Giorgio was gifted with extraordinary mechanical aptitude and loved to make things with his hands. The brownstone on West 95th Street was a veritable museum of his artifacts, nearly all of them put to daily domestic use. I can see him in the kitchen, over which he presided as master chef, standing before his open-hearth motored spit, on which a suckling pig is rotating. He will serve spaghetti made on his motorized pasta machine and prepared on top of the stove designed and built by him. Even the refrigerator in the corner is his own production. If Peking duck were on the menu, his home-made duck press would be all ready for the occasion.
In the main all-purpose living room, the upholstered sofa, the long oval dinner table, and the hi-fi machine, loaded with sandbags were all his creations. When his heart began to fail, he put it to the test by making, unassisted, a moving staircase to transport him upstairs to his studio. One of his most ingenious labor-saving contrivances was the system of motorized pulleys he devised, with marvelously sensitive controls, to raise and lower his paintings. Small things he crafted turned into works of art. Once he made for my balcony garden a copper watering-can that is as graceful and elegant an object as any in our household.
After Linda died in 1973, Giorgio drove up to Provincetown, bringing with him a small cardboard box. I accompanied him down the path to the bay. The tide was out. I watched from the shore as he strode across the flats, barefooted, with his trousers rolled up almost to his knees. The gesture that he made, scattering Linda’s ashes, was the gesture of a farmer sowing seed. Later, over drinks, as we sat in the house with a few friends, Giorgio kept rubbing his eyes, which looked red and puffy. If we thought this was an invitation to comfort him, we were mistaken, for he brushed us off, being reluctant, as always, to admit to any show of emotion. “The wind,” he explained dryly, “kept blowing Linda back into my face.”
With whom did we ever laugh or grieve so much as with Linda and Giorgio?

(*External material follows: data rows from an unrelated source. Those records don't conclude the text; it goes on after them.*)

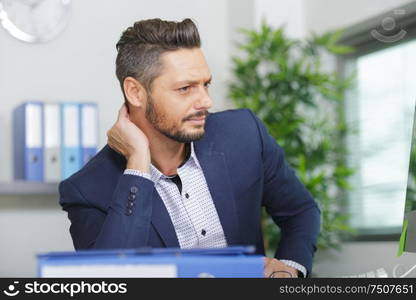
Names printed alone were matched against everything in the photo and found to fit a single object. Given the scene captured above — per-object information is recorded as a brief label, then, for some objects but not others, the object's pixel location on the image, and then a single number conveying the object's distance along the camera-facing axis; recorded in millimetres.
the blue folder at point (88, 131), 2953
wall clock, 3193
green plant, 3170
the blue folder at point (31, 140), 2867
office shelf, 2842
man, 1607
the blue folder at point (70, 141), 2920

A final image. Giorgio’s favorite pastime was hunting mushrooms. He had scoured the woods for them with John Cage and had even gone abroad to search for rare and exotic varieties. Once I was driving down Route Six on Cape Cod, with Giorgio by my side, when I heard him shout “Stop the car!” When we piled out, I discovered that what he had spotted was an incredible wayside clump of black chanterelles, delectable midnight trumpets, dozens and dozens of them. In the years since then I have been back to that area, between Wellfleet and Orleans, countless times, but to no avail. I shall keep returning, as long as I am able, but now that Giorgio is gone I do not think that I shall find again what I am looking for.